Ambassador Bobby McDonagh spoke of bilateral relationship,|
and the young Irish experience in London, at Embassy do.
The event marked the last major appointment on the recently founded London Irish Graduate Network's (LIGN) busy 2012 calendar, which featured a wide series of networking opportunities, business meetings, and more informal affairs.
The network, founded in 2010, is the first London-based Irish network created specifically for recent graduates, something which board member Chris Murnane says underscores just how vast the numbers of young Irish flocking to the city has become.
"Unfortunately we're dealing with a tidal wave of emigration from Ireland that shows no signs of letting up," Murnane, a recent law graduate from University College Cork (UCC), commented.
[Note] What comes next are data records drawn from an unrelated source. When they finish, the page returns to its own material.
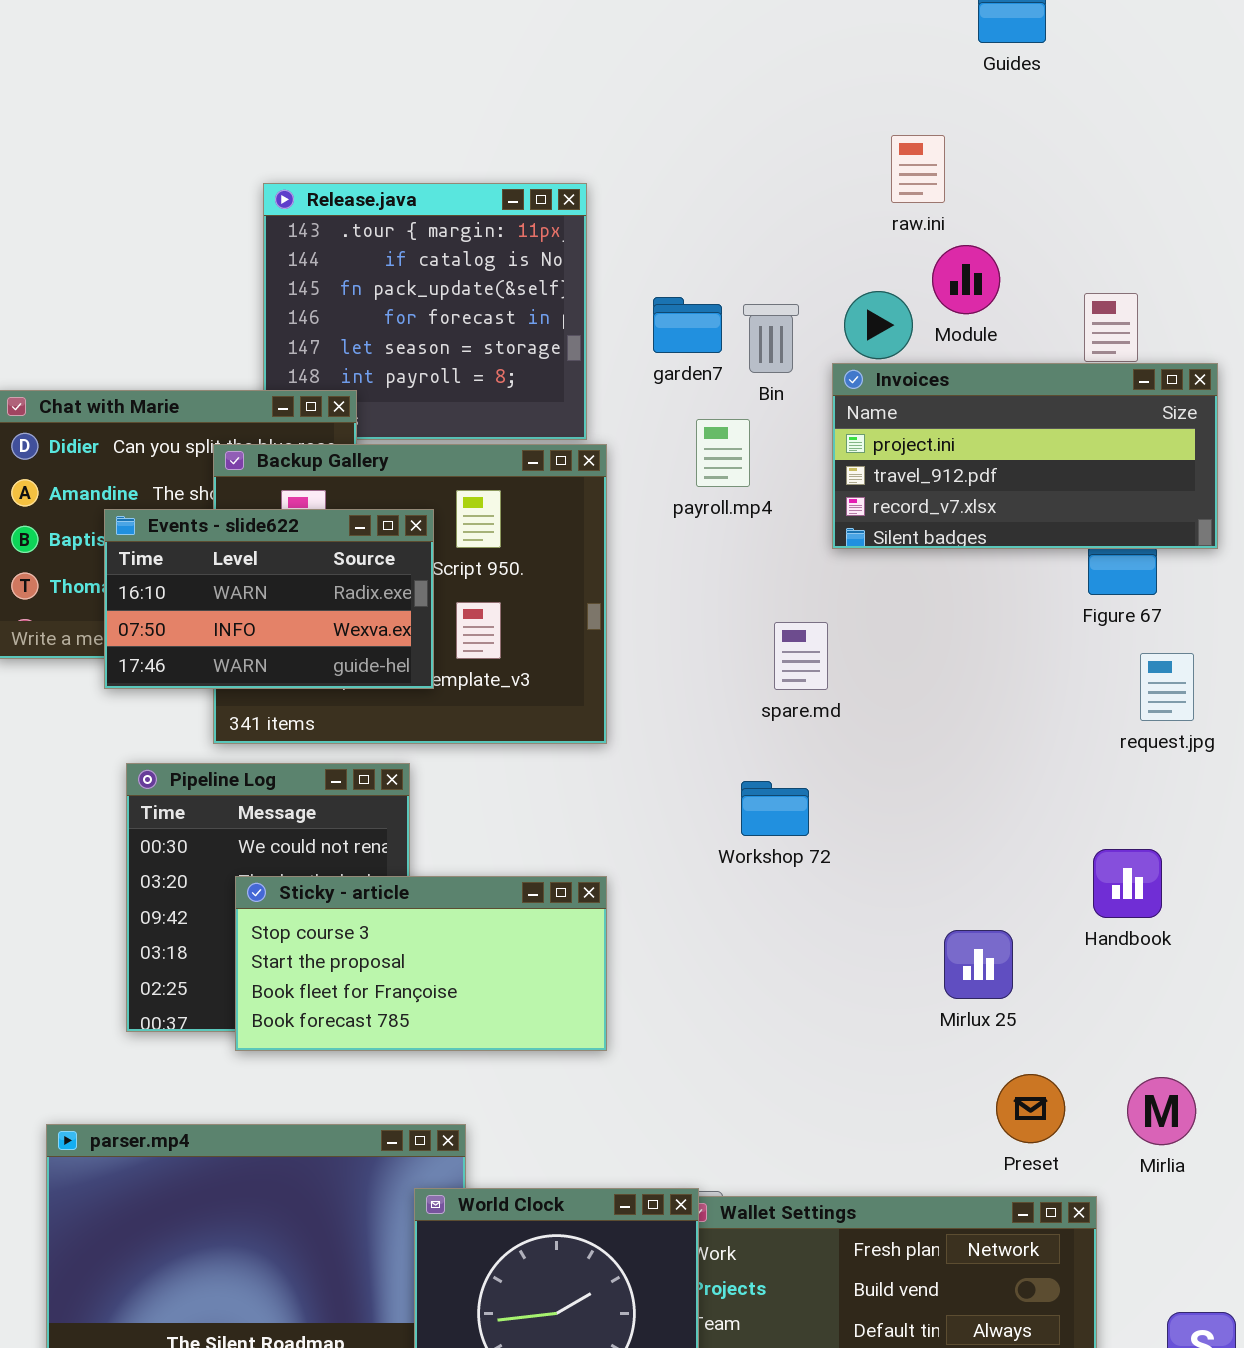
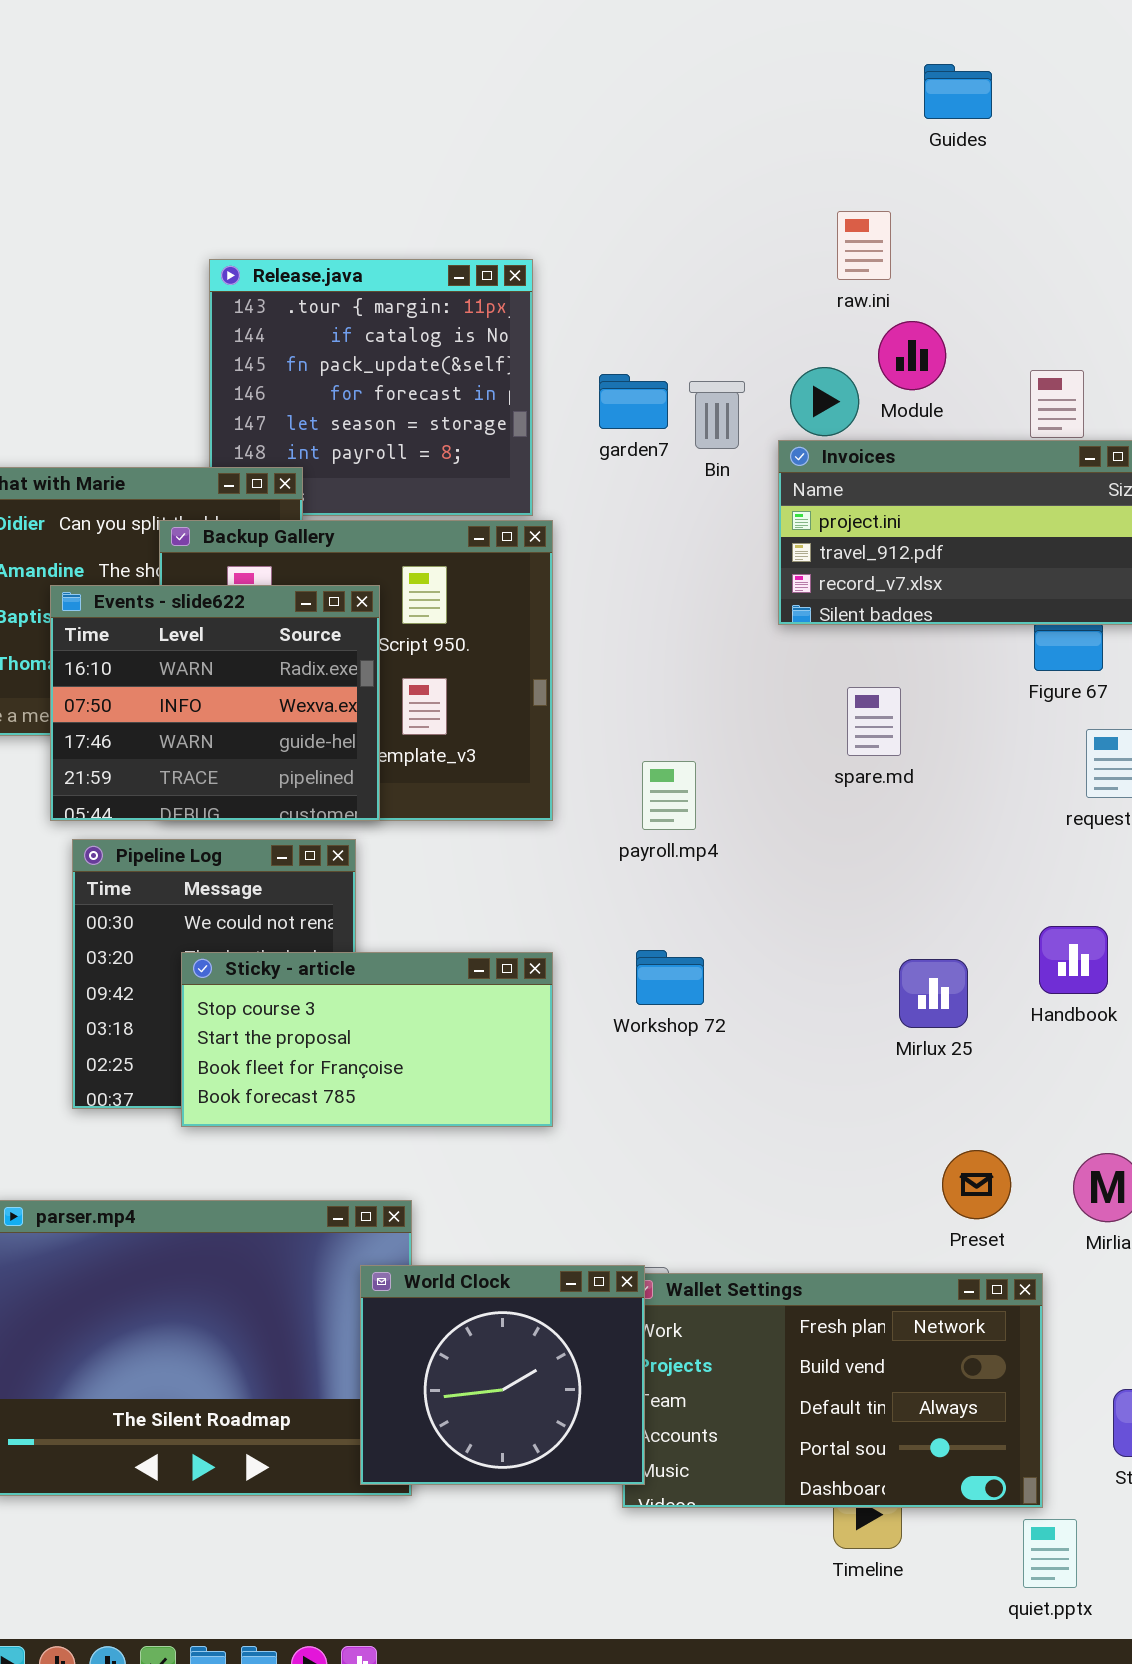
payroll.mp4: [696,419,750,487] -> [642,761,696,830], moved
Events - slide622: [104,509,434,689] -> [50,585,380,821], resized
spare.md: [774,622,828,690] -> [847,687,901,756], moved
Workshop 72: [741,781,809,836] -> [636,950,704,1005], moved
Mirlux 25: [944,930,1013,999] -> [899,959,968,1028], moved

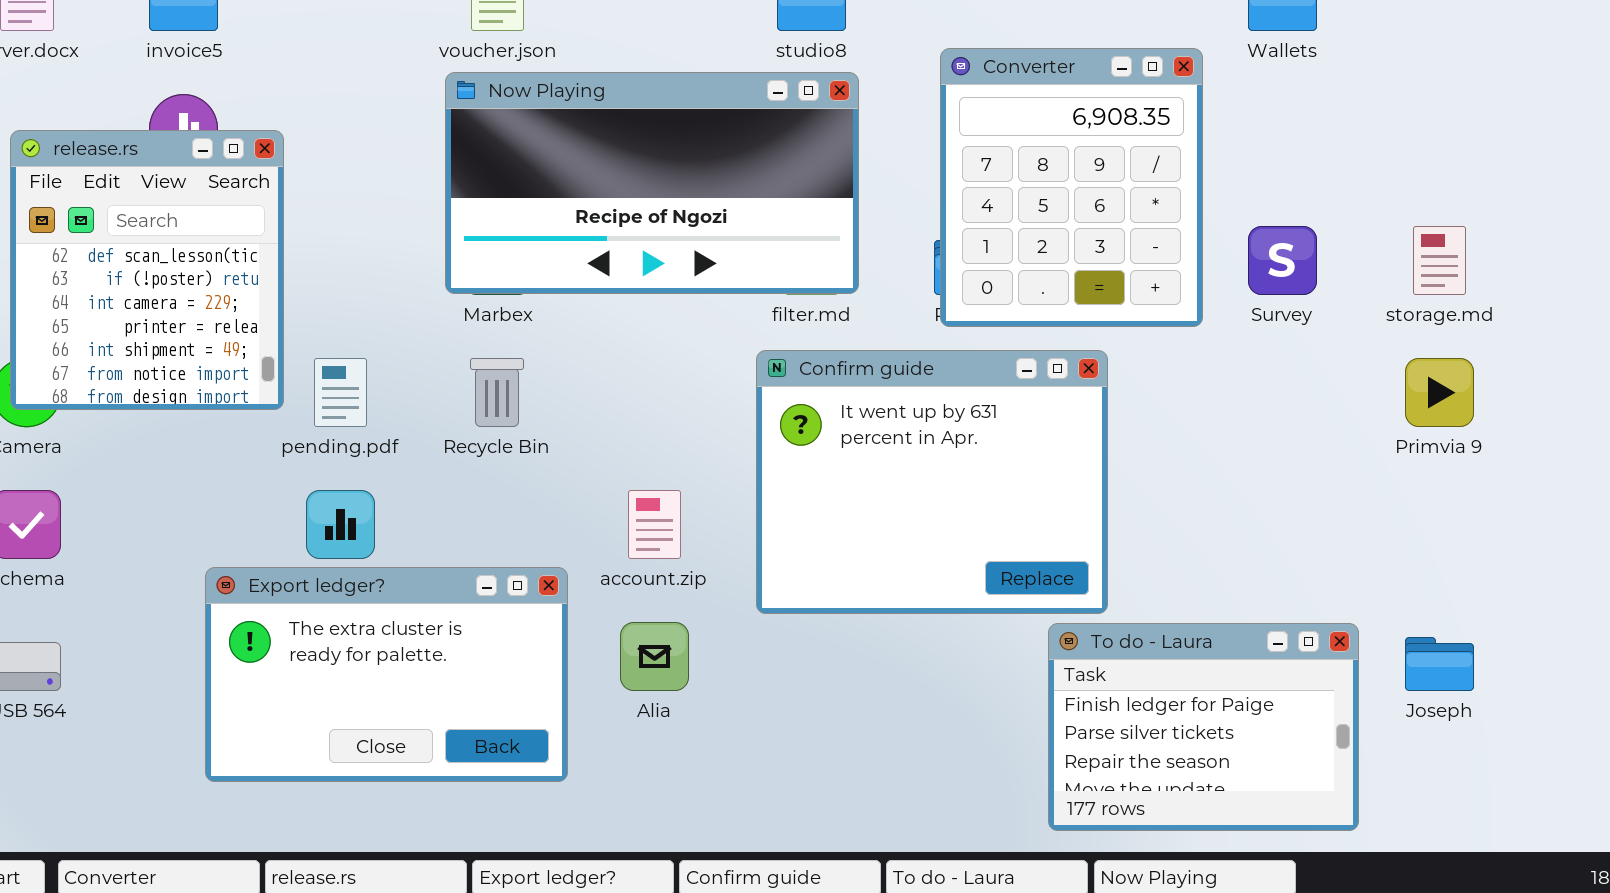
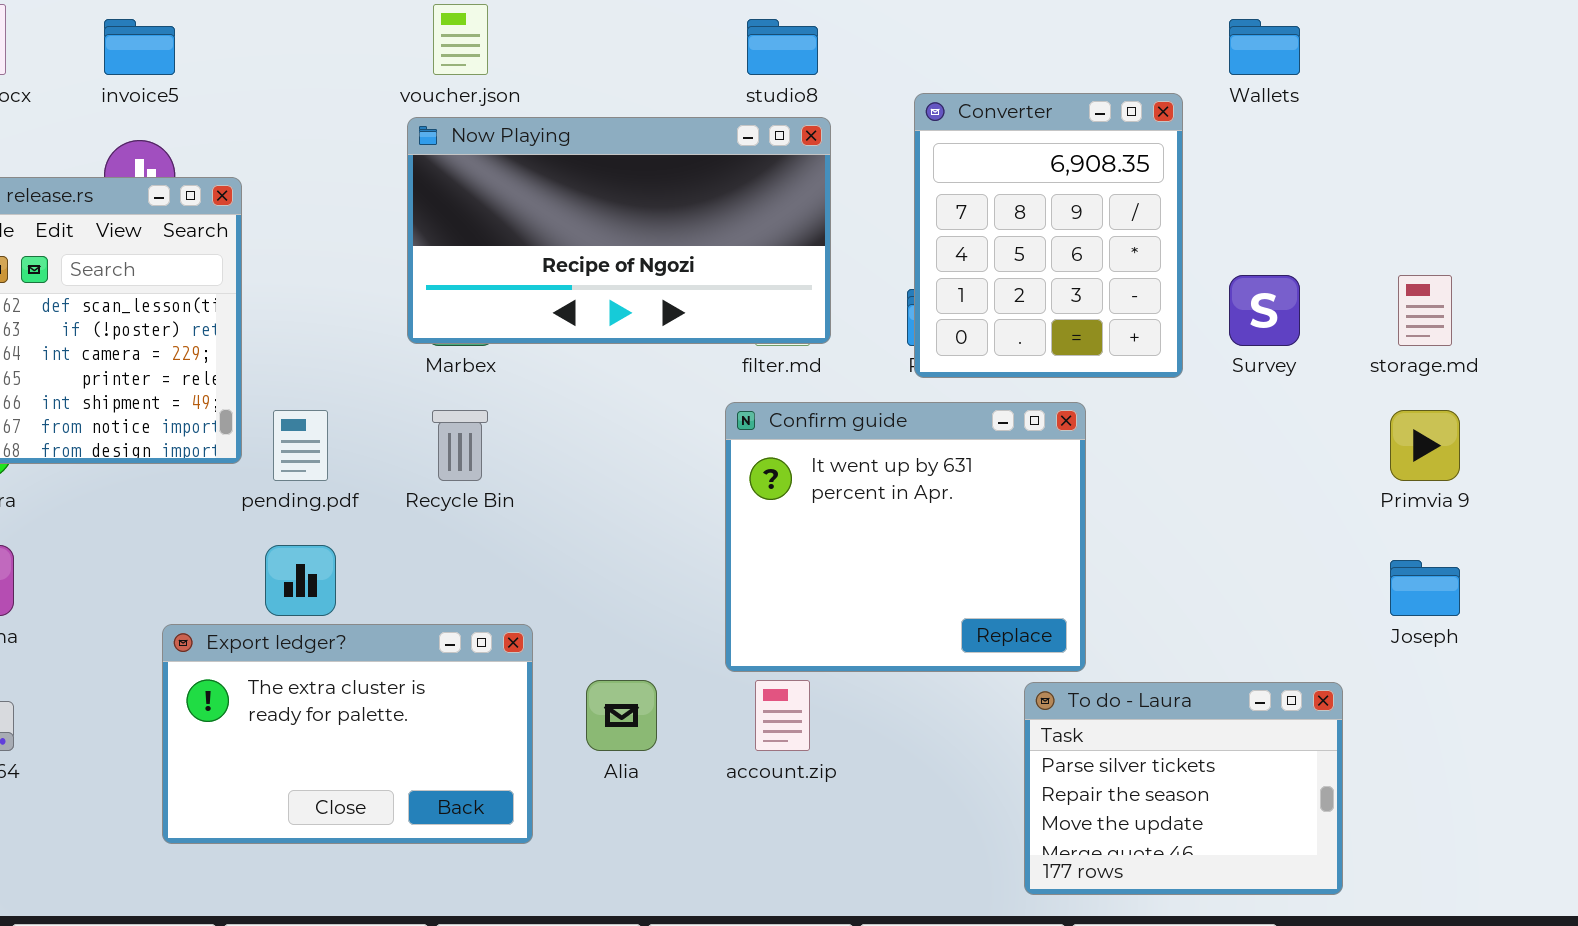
account.zip: [628,490,681,559] -> [755,680,810,751], moved
To do - Laura: [1048,623,1359,831] -> [1024,682,1343,895], scrolled down 1 row
Joseph: [1405,637,1474,691] -> [1390,560,1460,616], moved

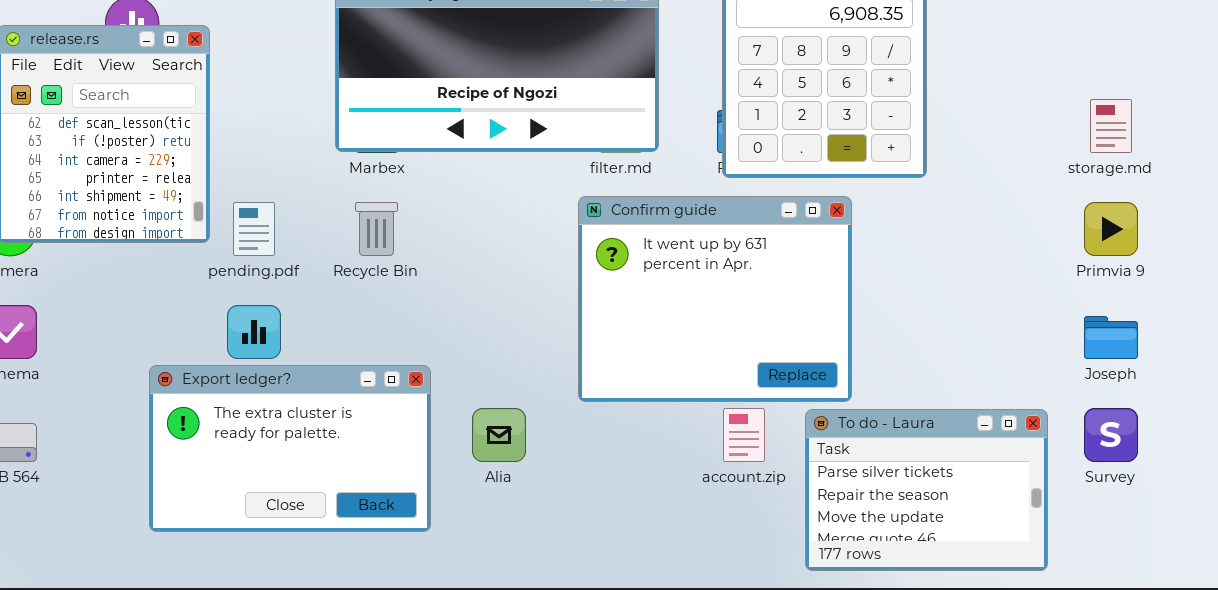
Survey: [1229,275,1300,346] -> [1084,408,1138,462], moved
account.zip: [755,680,810,751] -> [723,408,765,462], moved

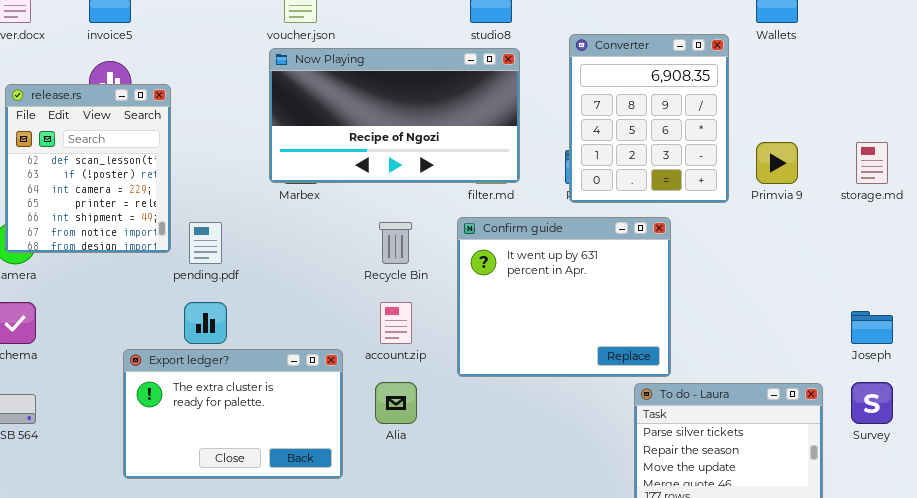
Recycle Bin: [355,202,398,256] -> [379,222,412,264], moved
Primvia 9: [1084,202,1138,256] -> [756,142,798,184], moved
account.zip: [723,408,765,462] -> [380,302,412,344], moved

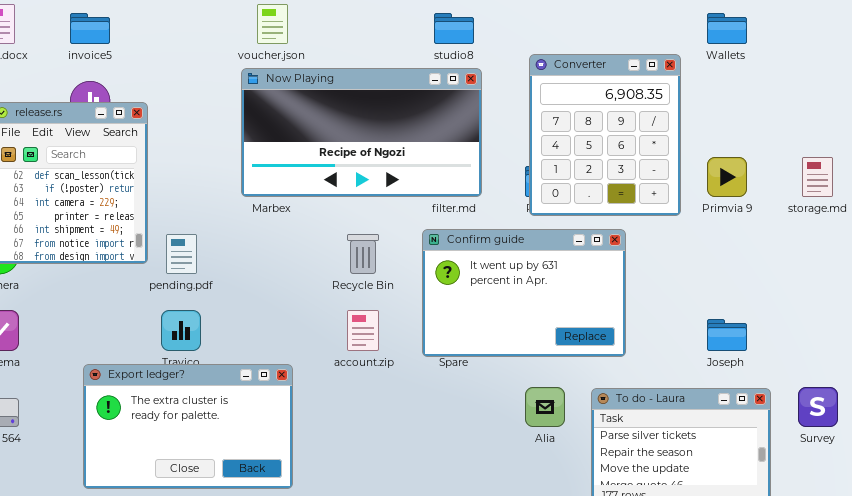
Confirm guide: [457,217,671,377] -> [422,229,626,357], resized
Joseph: [851,311,893,344] -> [707,319,747,351], moved
Export ledger?: [123,349,343,479] -> [83,364,293,489], moved
Alia: [375,382,417,424] -> [525,387,565,427], moved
"Some young graduates arrive in London by choice, but we're seeing many others come here after arriving at the conclusion that staying in Ireland just isn't an option career-wise."
"Our role at the LIGN is to facilitate young professionals' easy integration into London society, and particularly to create for them a network of like-minded individuals who are all seeking broadly the same thing, namely securing paid employment, finding a reasonably-priced place to live, and networking with other young Irish who also happen to find themselves in London."
"We're seeing a sharp increase in the numbers of Irish coming here looking to get into more professional sectors of the economy such as legal services, accountancy, and banking, and changes in traditional settlement patterns within the City itself, but just about everybody stands to benefit from meeting other people with similar needs and interests."
"Moving to a big city like London can be daunting, and although there are several other Irish networks operating in the city, LIGN is the first one targeted specifically for this age bracket and stage in life. We feel that it's fulfilling a valuable need."
The evening was kicked off with a speech by resident Ambassador Bobby McDonagh who praised the networks' young founders - graduate business students at Cass University, a popular city-center school - for their ingenuity in setting up the network, and spoke of a 'new era' in relations between Ireland and its closest neighbour.
"Historically, things have sometimes been difficult between us and the UK, but I think it's now safe to say that we're the best of friends."
"Networks such as the LIGN make a more than worthwhile contribution to the lives of young professionals living, studying, or working, in the City," the career diplomat, in his fourth and final year in London, added.
One eager networker at the event, Robert Murphy, a recent commerce graduate from a Dublin university, said that he'd made some valuable contacts during the two hour mingling session held in the Embassy's main reception room, at which he'd had a chance encounter with someone from his hometown.
"I was lucky enough to meet another Galwegian who's working in more or less the same kind of accountancy work that I'm looking to get into."
"We grew up only a few miles from each other, and moved over here at roughly the same time, but there's probably little chance that we'd have knocked into each other if it hadn't been for this event."
"We exchanged business cards and if there are any openings at his firm I'm hopeful that he'll drop me a line."
Sarah Shanahan, from Cork, agreed that the evening had been a worthwhile experience, and looked forward to future events.
"I've only been living here for three weeks, so while the tips on the job hunt I got from others were useful, I was just as pleased to take advice about finding a place, or even just getting around London."
"It's comforting to know that there are countless other Irish my age out there and going through exactly the same thing. It's definitely something I'd go to again."